Saved entries:

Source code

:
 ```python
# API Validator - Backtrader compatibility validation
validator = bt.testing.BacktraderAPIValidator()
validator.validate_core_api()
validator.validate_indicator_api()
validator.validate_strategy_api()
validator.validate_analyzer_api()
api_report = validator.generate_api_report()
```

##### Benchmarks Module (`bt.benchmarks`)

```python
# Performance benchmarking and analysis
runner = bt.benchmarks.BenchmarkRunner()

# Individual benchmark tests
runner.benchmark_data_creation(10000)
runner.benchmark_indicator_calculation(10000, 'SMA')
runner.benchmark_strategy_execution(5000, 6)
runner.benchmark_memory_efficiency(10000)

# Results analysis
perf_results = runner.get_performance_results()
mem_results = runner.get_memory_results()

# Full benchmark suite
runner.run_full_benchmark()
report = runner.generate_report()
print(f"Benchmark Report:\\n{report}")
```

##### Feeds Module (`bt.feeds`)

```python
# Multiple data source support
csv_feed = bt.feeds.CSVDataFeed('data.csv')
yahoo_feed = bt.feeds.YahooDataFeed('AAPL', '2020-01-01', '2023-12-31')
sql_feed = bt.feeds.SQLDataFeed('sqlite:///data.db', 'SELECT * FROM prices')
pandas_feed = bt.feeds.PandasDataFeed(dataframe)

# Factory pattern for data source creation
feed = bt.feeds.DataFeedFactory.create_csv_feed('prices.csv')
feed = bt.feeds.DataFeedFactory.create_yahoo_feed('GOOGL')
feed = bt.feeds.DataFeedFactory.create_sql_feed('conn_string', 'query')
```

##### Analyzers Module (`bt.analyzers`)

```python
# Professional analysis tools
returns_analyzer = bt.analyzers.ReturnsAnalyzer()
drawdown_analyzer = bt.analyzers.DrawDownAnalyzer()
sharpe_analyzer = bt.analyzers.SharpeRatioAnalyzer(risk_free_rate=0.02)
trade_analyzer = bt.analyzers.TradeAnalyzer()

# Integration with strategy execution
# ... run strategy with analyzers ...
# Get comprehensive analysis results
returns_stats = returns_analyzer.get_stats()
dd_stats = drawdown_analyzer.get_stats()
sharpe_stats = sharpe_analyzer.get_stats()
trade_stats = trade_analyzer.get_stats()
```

» Work instruction
Would you copy every line of the entries that includes the word "analysis"?

» Response below
# Performance benchmarking and analysis
# Results analysis
# Professional analysis tools
# Get comprehensive analysis results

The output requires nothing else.